ACTION ITEM →
Leaving out every picture, retype the lines below from the top through the one that contains "f_number: 2.3".

GIVEN RECORDS →

───

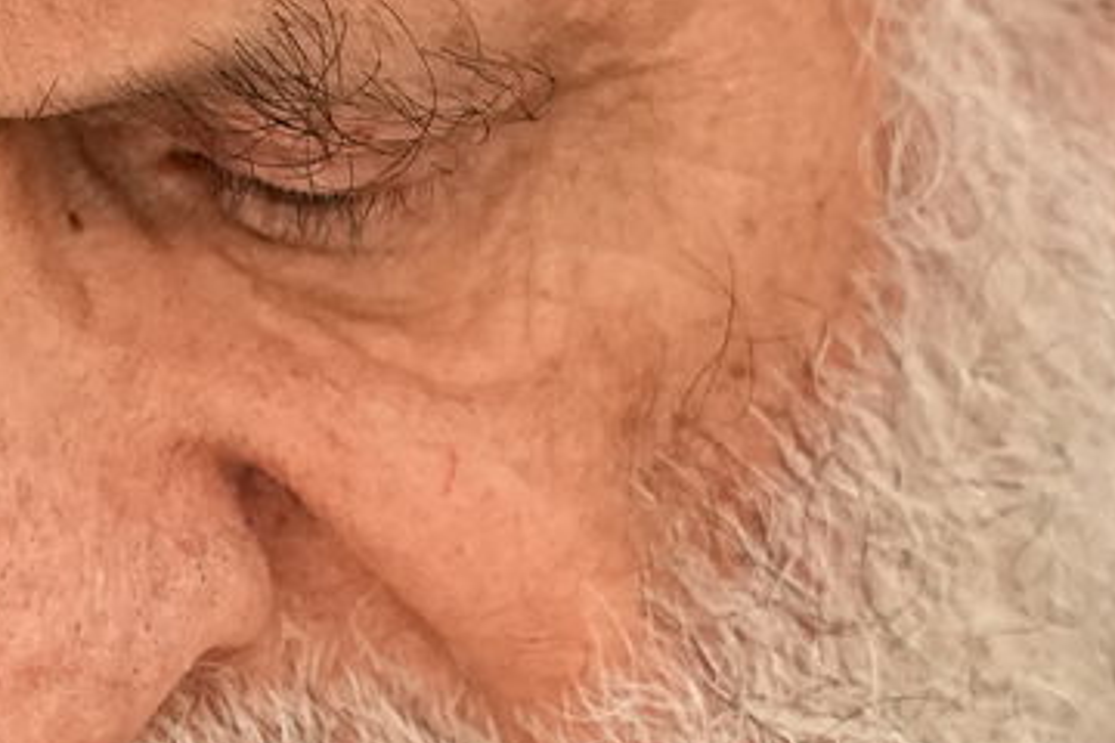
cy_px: 1217
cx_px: -3
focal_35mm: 306
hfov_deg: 6.7
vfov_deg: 4.5
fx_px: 9474
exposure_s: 1/320
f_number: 2.8
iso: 4000
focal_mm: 52.5
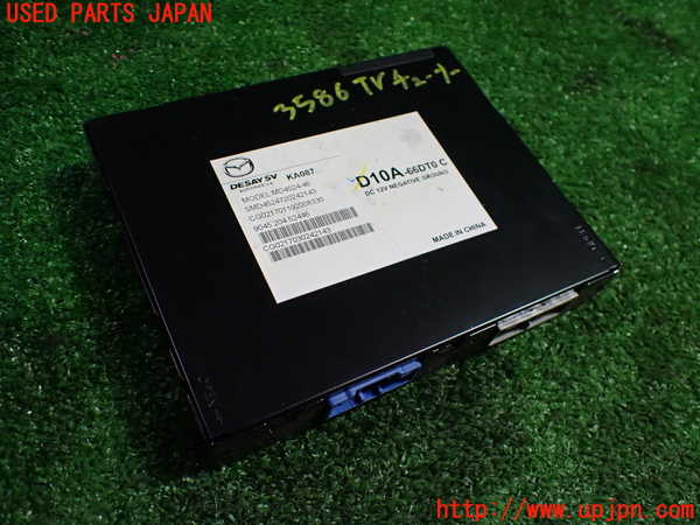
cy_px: 262
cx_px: 350
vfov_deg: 46.8
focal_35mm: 30
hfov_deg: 60.0
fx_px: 607
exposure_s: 1/125
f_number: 2.3
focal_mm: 5.4
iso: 500
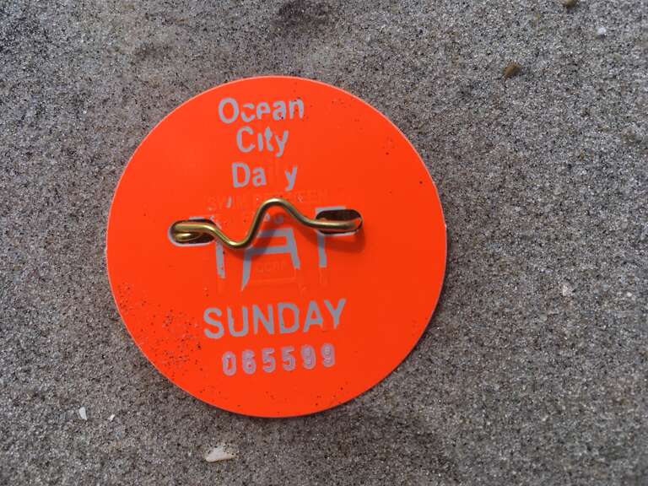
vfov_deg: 48.2
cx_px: 324
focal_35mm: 29
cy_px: 243
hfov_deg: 61.7
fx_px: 543
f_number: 2.2
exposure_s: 1/1399
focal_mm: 4.15
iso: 25
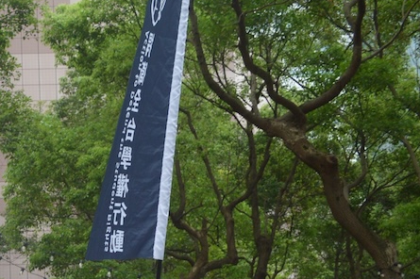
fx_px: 956
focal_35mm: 82
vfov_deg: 16.0
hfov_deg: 21.9
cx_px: -148
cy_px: 334
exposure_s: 1/80
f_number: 5
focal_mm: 18
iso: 400
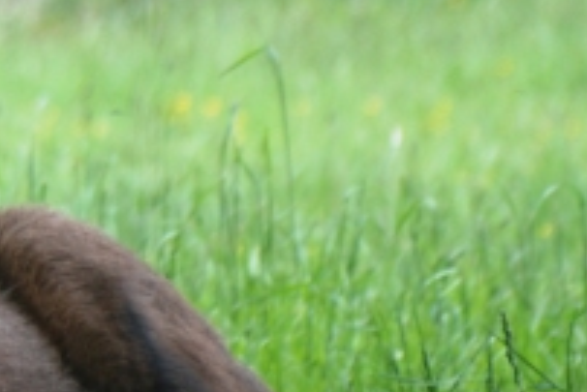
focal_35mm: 1670
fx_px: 27249
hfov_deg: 1.2
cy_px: -91
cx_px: -767
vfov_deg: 0.8
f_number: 5.3
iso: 200
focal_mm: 220
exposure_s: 1/125
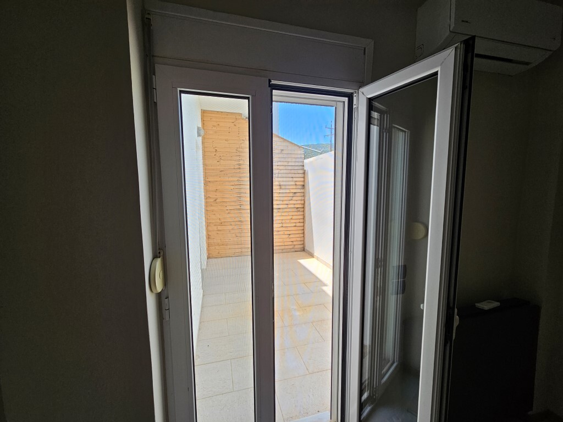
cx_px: 282
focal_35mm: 13
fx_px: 211
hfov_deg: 106.2
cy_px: 211
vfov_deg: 89.9
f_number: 2.2
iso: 80
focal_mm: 2.2
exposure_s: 1/222
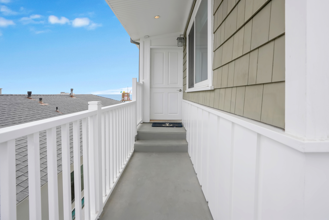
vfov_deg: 73.9
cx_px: 164
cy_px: 110
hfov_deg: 96.7
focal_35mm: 16
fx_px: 146
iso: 400
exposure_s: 1/1250
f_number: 7.1
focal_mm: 16
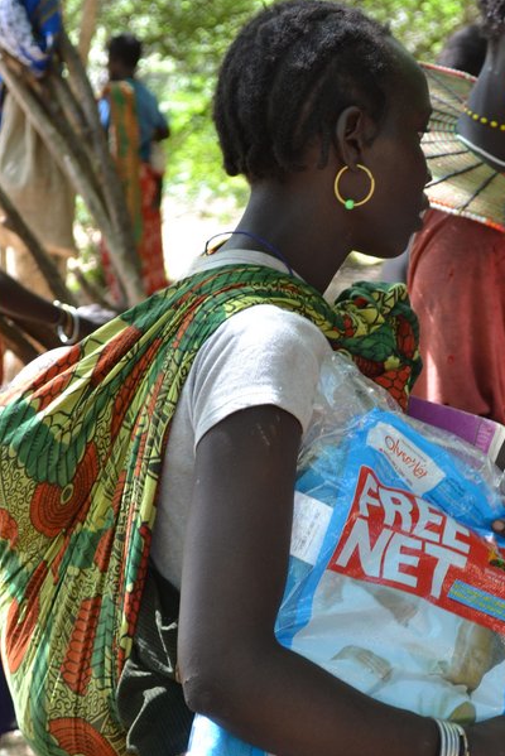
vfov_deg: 16.6
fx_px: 2585
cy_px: 536
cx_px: 340
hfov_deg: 11.1
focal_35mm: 123
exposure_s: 1/80
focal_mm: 48
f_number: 5.6
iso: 400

───

ANSWER FOR THIS EXERCISE →
cy_px: 1217
cx_px: -3
focal_35mm: 306
hfov_deg: 6.7
vfov_deg: 4.5
fx_px: 9474
exposure_s: 1/320
f_number: 2.8
iso: 4000
focal_mm: 52.5
cy_px: 262
cx_px: 350
vfov_deg: 46.8
focal_35mm: 30
hfov_deg: 60.0
fx_px: 607
exposure_s: 1/125
f_number: 2.3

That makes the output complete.